▶ _Task goal_: In the records below, print each line exactly and leave every image out.

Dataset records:

******

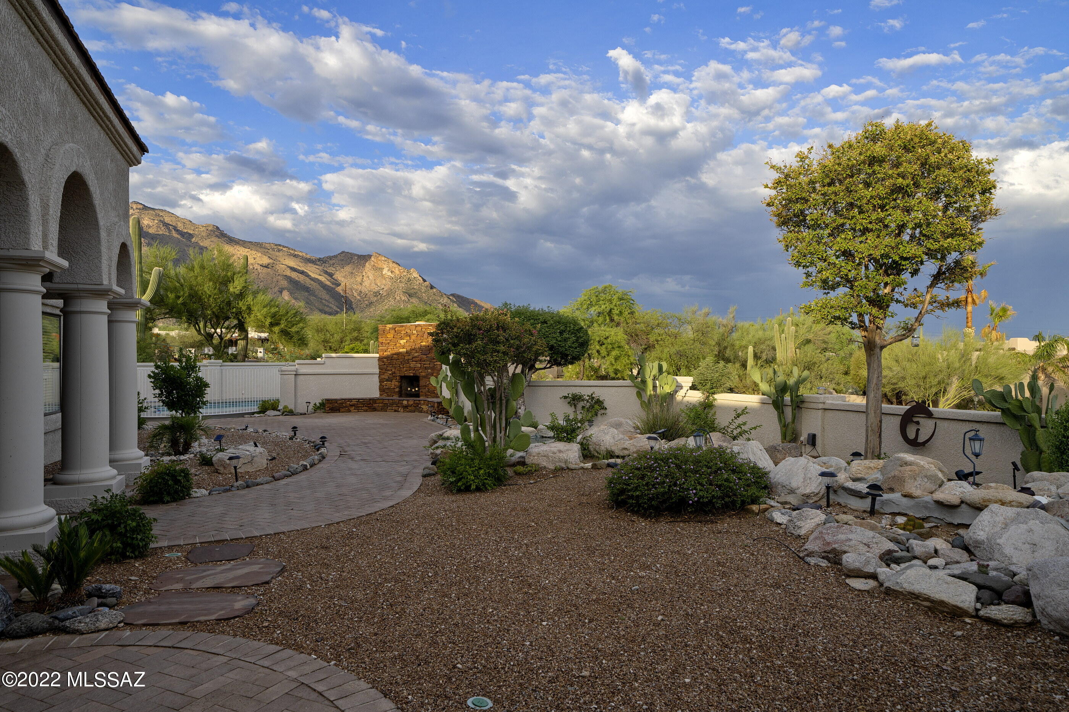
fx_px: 653
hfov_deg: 78.6
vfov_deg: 57.2
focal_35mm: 22
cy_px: 356
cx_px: 534
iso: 100
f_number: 9
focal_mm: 22
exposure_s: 1/100
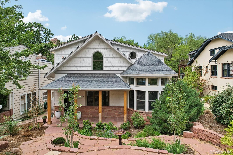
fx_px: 142
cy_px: 78
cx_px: 116
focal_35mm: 22
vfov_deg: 57.2
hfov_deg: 78.6
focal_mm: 8.4
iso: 100
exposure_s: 1/500
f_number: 2.8
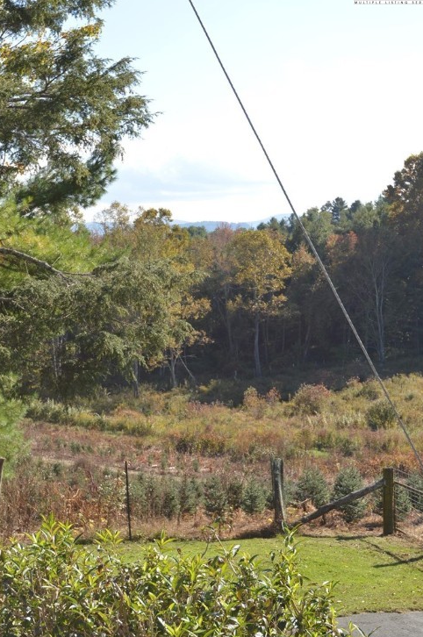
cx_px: 219
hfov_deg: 24.3
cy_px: 319
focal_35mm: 56
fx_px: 981
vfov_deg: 36.0
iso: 100
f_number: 6.3
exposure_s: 1/200
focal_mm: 35
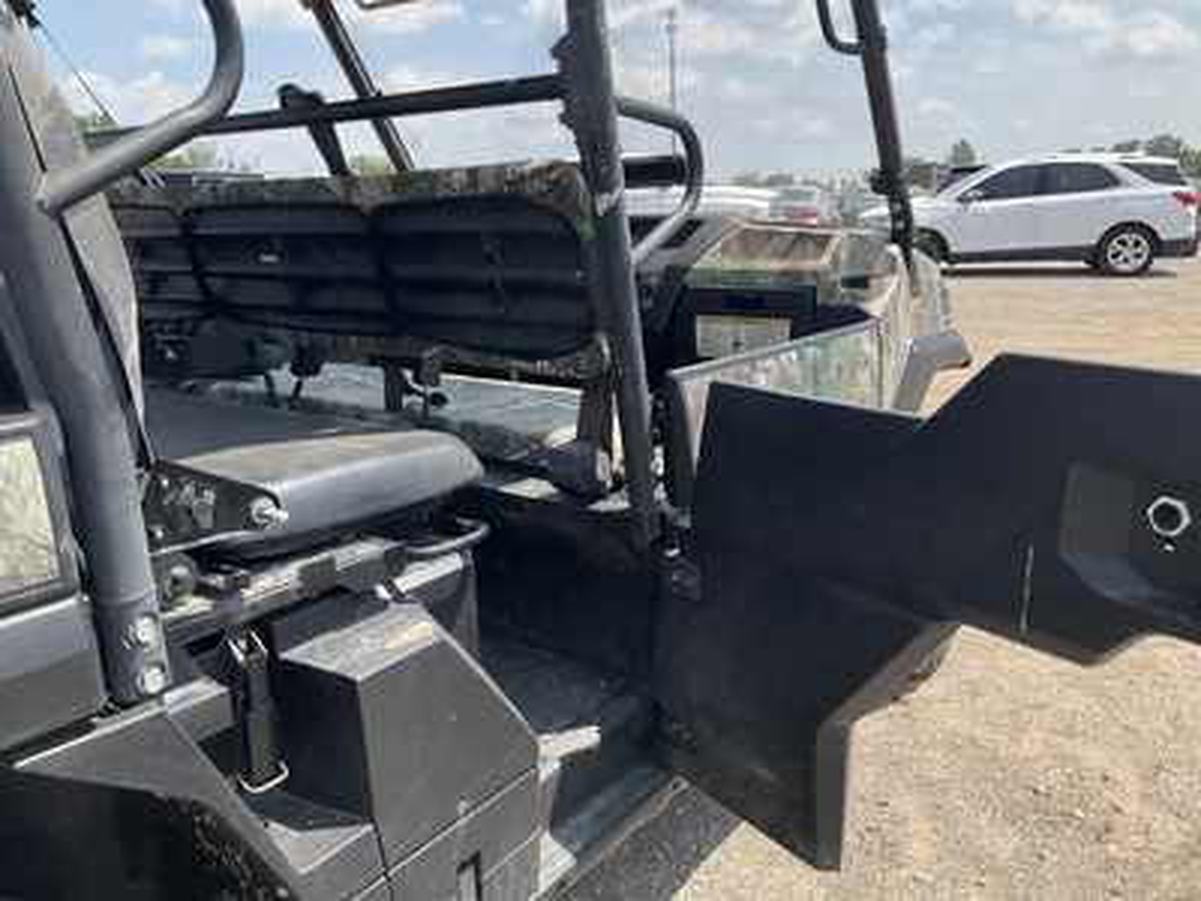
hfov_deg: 61.7
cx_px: 600
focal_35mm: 29
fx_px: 1006
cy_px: 450
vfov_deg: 48.2
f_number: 1.8
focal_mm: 3
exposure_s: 1/1035
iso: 25
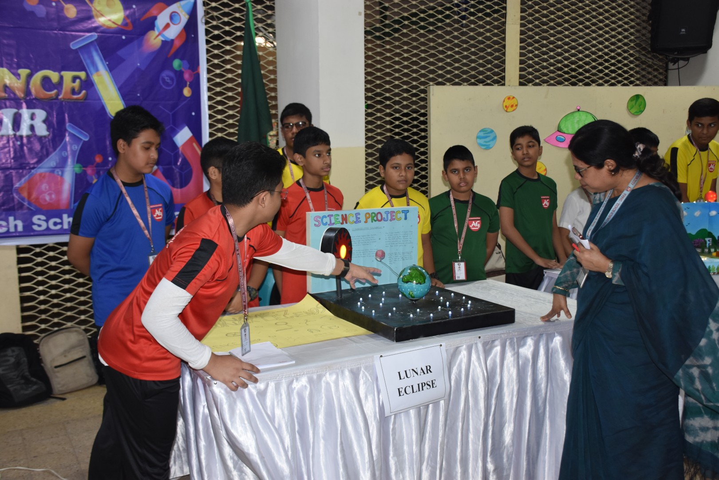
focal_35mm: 36
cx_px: 360
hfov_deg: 53.1
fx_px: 719
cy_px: 240
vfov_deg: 36.9
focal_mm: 24
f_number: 3.8
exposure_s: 1/60
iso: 640
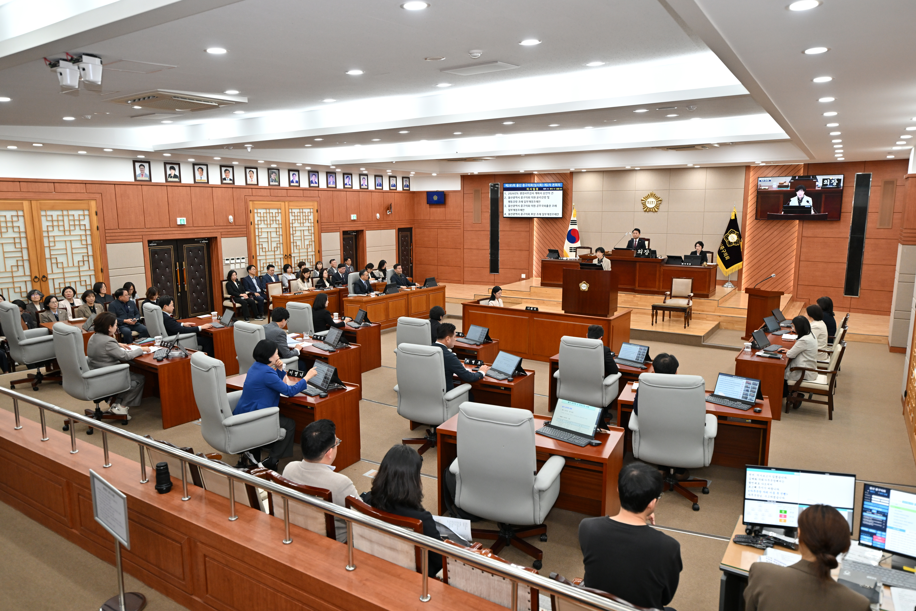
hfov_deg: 73.7
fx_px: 611
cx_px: 458
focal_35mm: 24
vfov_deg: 53.1
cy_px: 306
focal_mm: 24
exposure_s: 1/250
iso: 1000
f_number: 3.2
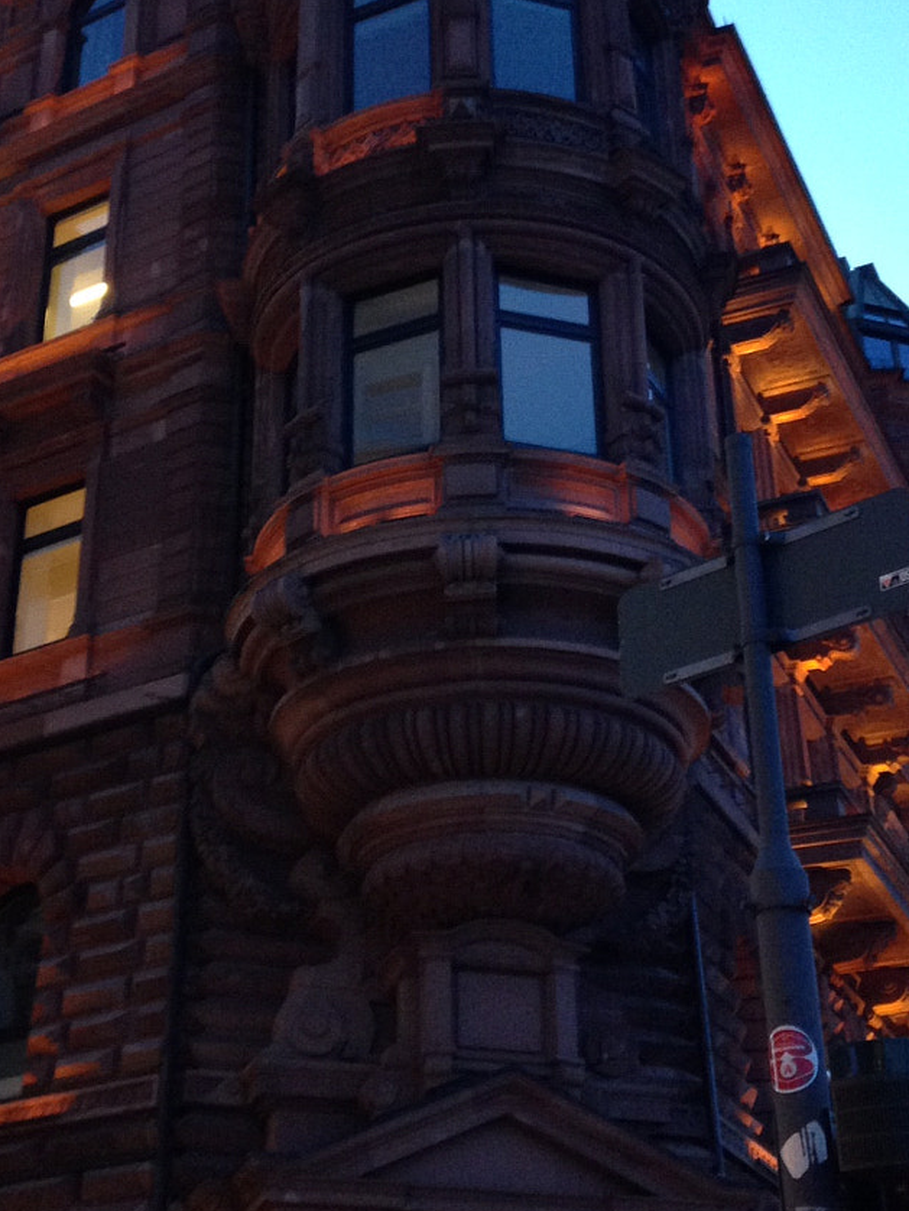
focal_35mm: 63
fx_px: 2205
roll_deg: +0.5
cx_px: 412
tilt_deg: +32.8
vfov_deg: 30.7
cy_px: 501
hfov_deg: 23.3
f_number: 2.4
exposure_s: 1/20
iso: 160
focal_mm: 4.12
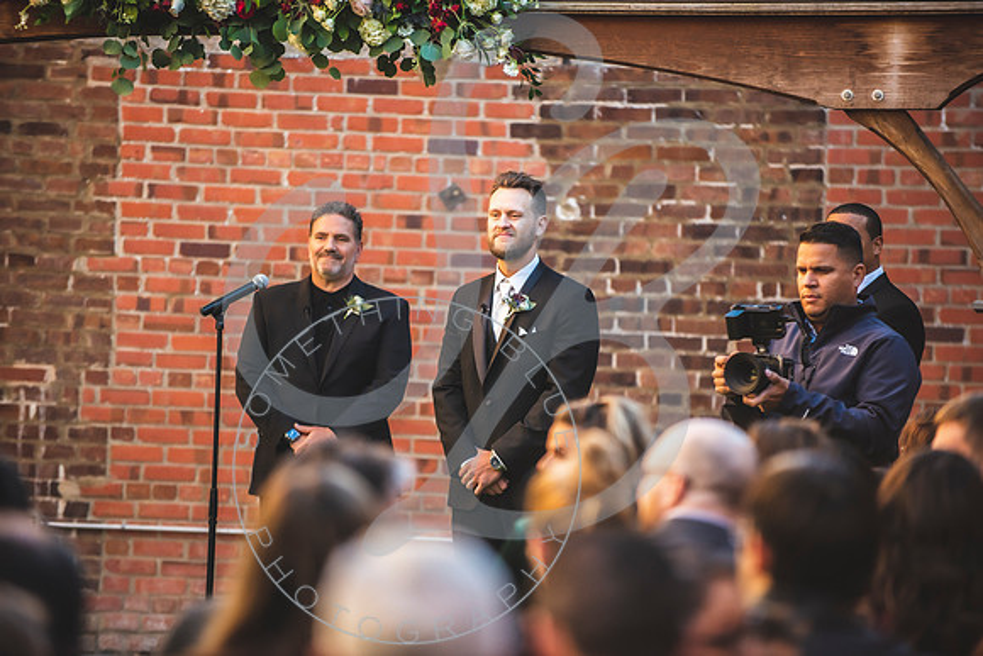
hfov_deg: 10.2
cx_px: 493
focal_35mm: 201
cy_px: 328
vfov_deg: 6.8
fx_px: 5498
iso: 640
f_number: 2.8
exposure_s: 1/640
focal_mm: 200
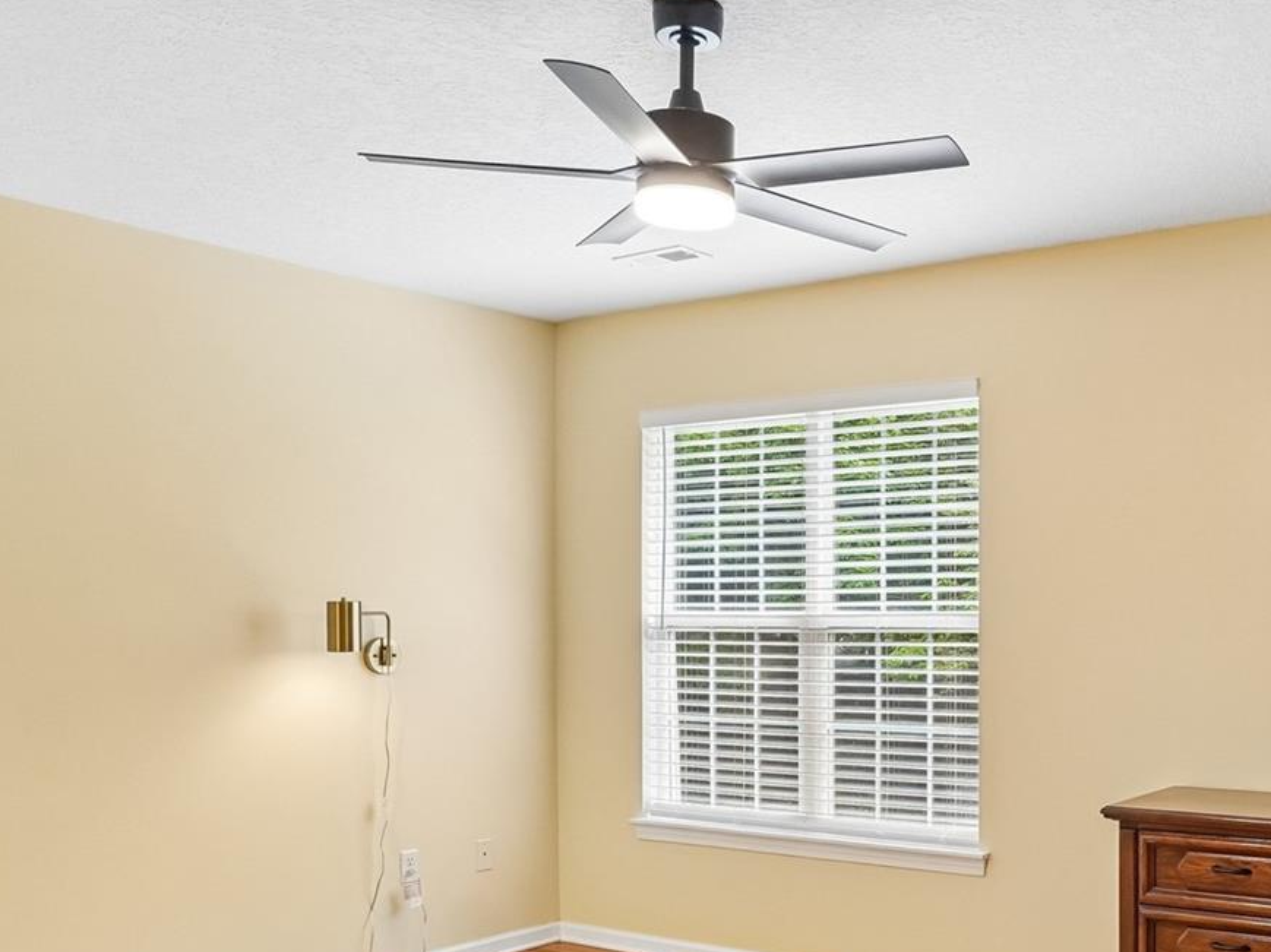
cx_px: 1087
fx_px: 1248
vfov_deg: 41.0
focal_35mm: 34
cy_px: 660
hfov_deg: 49.5
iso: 400
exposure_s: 1/30
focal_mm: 10
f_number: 8
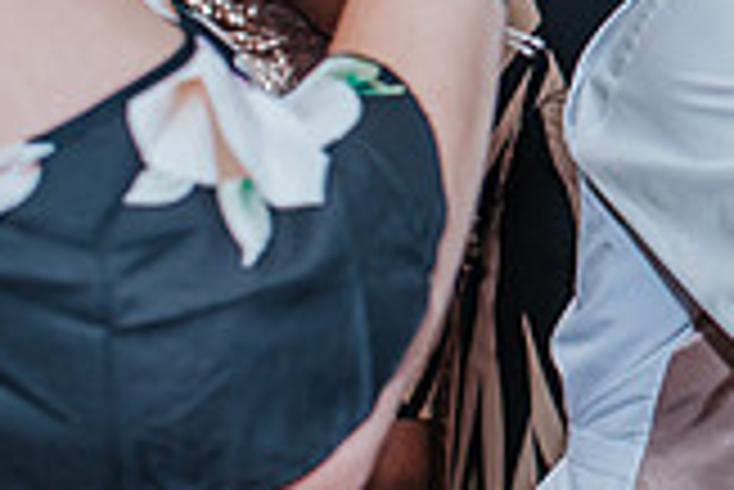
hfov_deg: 15.1
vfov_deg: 10.5
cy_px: 20
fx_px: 2653
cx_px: 923
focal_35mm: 130
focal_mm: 35
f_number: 3.5
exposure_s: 1/200
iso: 400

******

▶ _Response below_:
fx_px: 653
hfov_deg: 78.6
vfov_deg: 57.2
focal_35mm: 22
cy_px: 356
cx_px: 534
iso: 100
f_number: 9
focal_mm: 22
exposure_s: 1/100
fx_px: 142
cy_px: 78
cx_px: 116
focal_35mm: 22
vfov_deg: 57.2
hfov_deg: 78.6
focal_mm: 8.4
iso: 100
exposure_s: 1/500
f_number: 2.8
cx_px: 219
hfov_deg: 24.3
cy_px: 319
focal_35mm: 56
fx_px: 981
vfov_deg: 36.0
iso: 100
f_number: 6.3
exposure_s: 1/200
focal_mm: 35
hfov_deg: 61.7
cx_px: 600
focal_35mm: 29
fx_px: 1006
cy_px: 450
vfov_deg: 48.2
f_number: 1.8
focal_mm: 3
exposure_s: 1/1035
iso: 25
focal_35mm: 36
cx_px: 360
hfov_deg: 53.1
fx_px: 719
cy_px: 240
vfov_deg: 36.9
focal_mm: 24
f_number: 3.8
exposure_s: 1/60
iso: 640
hfov_deg: 73.7
fx_px: 611
cx_px: 458
focal_35mm: 24
vfov_deg: 53.1
cy_px: 306
focal_mm: 24
exposure_s: 1/250
iso: 1000
f_number: 3.2
focal_35mm: 63
fx_px: 2205
roll_deg: +0.5
cx_px: 412
tilt_deg: +32.8
vfov_deg: 30.7
cy_px: 501
hfov_deg: 23.3
f_number: 2.4
exposure_s: 1/20
iso: 160
focal_mm: 4.12
hfov_deg: 10.2
cx_px: 493
focal_35mm: 201
cy_px: 328
vfov_deg: 6.8
fx_px: 5498
iso: 640
f_number: 2.8
exposure_s: 1/640
focal_mm: 200
cx_px: 1087
fx_px: 1248
vfov_deg: 41.0
focal_35mm: 34
cy_px: 660
hfov_deg: 49.5
iso: 400
exposure_s: 1/30
focal_mm: 10
f_number: 8
hfov_deg: 15.1
vfov_deg: 10.5
cy_px: 20
fx_px: 2653
cx_px: 923
focal_35mm: 130
focal_mm: 35
f_number: 3.5
exposure_s: 1/200
iso: 400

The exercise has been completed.